### Request
In the text about the IMU tilt sensor, what average error was confirmed after calibration?

### Extract
★ ★ ★ ★ ★

The tilt angle sensor in the IMU is an accelerometer and its response was linear when measured in the 0-deg to 90-deg range. The tilt angle was calibrated with a digital protractor with an accuracy of 0.1 deg. As the response of the tilt sensor was linear, the results were corrected by subtracting the error of the reported angle at the centre of the measured range (at a tilt of 45 deg). The average error before calibration was 3.6 deg and after calibration, when measured at different points, was confirmed to be 0.6 deg.



A schematic and photos of the experimental setup used are shown in Fig. 3. The design used ensures that the distance of the camera to the object does not change as it is rotated around the object. Keeping the radial distance invariant as the camera rotates around the object, camera tracking and point cloud registration can be performed by sole use of the azimuth and elevation angles, without requiring knowledge of the distance to the object. In this setup, the camera can be placed at five different elevation angles on each side of the arch by physically detaching and attaching the camera through threaded screws at each position.

Fig. 3

(a) A schematic of the setup showing the elevation (θ) and azimuth (φ) angles as well as the distance of the camera to the centre of the rotation plate (R) and images of the Raspberry Pi camera setup showing (b) the camera under the arch and (c) a full shot of the rotating setup on an optical wafer.

★ ★ ★ ★ ★

(Stored entries)
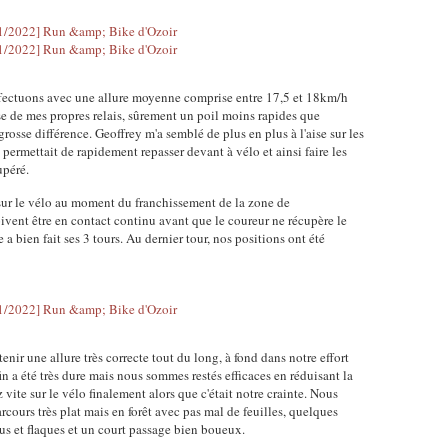
effectuons avec une allure moyenne comprise entre 17,5 et 18km/h
sse de mes propres relais, sûrement un poil moins rapides que
grosse différence. Geoffrey m'a semblé de plus en plus à l'aise sur les
s permettait de rapidement repasser devant à vélo et ainsi faire les
upéré.
s sur le vélo au moment du franchissement de la zone de
ivent être en contact continu avant que le coureur ne récupère le
 a bien fait ses 3 tours. Au dernier tour, nos positions ont été
nir une allure très correcte tout du long, à fond dans notre effort
n a été très dure mais nous sommes restés efficaces en réduisant la
 vite sur le vélo finalement alors que c'était notre crainte. Nous
rcours très plat mais en forêt avec pas mal de feuilles, quelques
ous et flaques et un court passage bien boueux.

★ ★ ★ ★ ★

### Written solution
0.6 deg, measured at different points.